Motilal Oswal maintained a 'buy' rating on the stock with a revised target price of Rs 1,550 per share.
HSBC is optimistic about Adani Ports, maintaining a buy call with a target of Rs 1,560 per share. Adani group firm's FY25 guidance implies 10-14 percent in FY25 which, the brokerage believes, is achievable. Furthermore, HSBC predicts a 15 percent EBITDA compound annual growth rate (CAGR) between FY24-27, with estimated EBITDA for FY25 surpassing the upper limit of the company's guidance range by 4 percent.
The firm highlights Adani Ports' robust ports and logistics ecosystem, considering it the strongest within their coverage of Asia's transport sector.
Jefferies has reaffirmed its buy recommendation on Adani Ports, with the target price raised to Rs 1,640 per share.
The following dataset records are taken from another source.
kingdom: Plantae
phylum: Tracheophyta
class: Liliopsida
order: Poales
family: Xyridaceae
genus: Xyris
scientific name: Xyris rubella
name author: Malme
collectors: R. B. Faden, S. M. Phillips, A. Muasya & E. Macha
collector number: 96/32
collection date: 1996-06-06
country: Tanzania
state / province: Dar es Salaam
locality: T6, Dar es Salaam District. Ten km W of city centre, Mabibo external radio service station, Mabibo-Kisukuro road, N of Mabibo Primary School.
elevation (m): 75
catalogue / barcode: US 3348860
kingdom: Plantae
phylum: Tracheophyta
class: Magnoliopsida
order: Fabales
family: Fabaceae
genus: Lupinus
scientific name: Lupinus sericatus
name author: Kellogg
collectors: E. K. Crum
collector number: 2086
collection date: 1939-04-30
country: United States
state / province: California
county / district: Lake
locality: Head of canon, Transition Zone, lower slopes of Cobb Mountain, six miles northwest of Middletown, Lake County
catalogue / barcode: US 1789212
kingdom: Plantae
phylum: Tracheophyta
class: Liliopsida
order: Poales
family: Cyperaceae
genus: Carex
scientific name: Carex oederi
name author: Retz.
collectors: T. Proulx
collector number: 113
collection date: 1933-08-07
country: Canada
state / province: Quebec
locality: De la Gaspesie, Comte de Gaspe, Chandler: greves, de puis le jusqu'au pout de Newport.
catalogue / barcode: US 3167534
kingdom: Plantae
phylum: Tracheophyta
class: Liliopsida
Despite the company's Q4 EBITDA being 5 percent lower than anticipated due to slightly lower realizations, the management expressed confidence in achieving double-digit growth.
The company's FY25 volume guidance of 460-480 million metric tons (a 10-14 percent increase YoY) aligns with expectations.
Adani Ports remains focused on prudent capital expenditure and returns, while ongoing market share gains and the commissioning of the Dedicated Freight Corridor (DFC) at Mundra are supportive factors. Additionally, the potential in logistics serves as an additional incentive by analysts at Jefferies.
Also Read | Adani Ports Q4 net profit rises 76% to Rs 2,040 cr, declares Rs 6 dividend
Nuvama is bullish on Adani Ports as it believes that the company stands to benefit from the consolidation of volumes in the shipping industry, as larger vessels are deployed and routes are consolidated, favoring ports with strong origin and destination demand. With its scale, pan-India presence, and existing relationships with container liner companies, Adani Ports is well-positioned to capitalize on this trend, it said.
Moreover, the company has set high cargo volume targets, with a revised target of 500 million metric tons for FY25 post the acquisition of Krishnapatnam Port, indicating an 18 percent AGR over FY20.
Despite the ambitious target, Nuvama believes in the company's execution capabilities and proven track record of volume ramp-up, providing confidence in cargo growth visibility. The brokerage maintained a 'buy' call on the stock but raised their target price to Rs 1,574.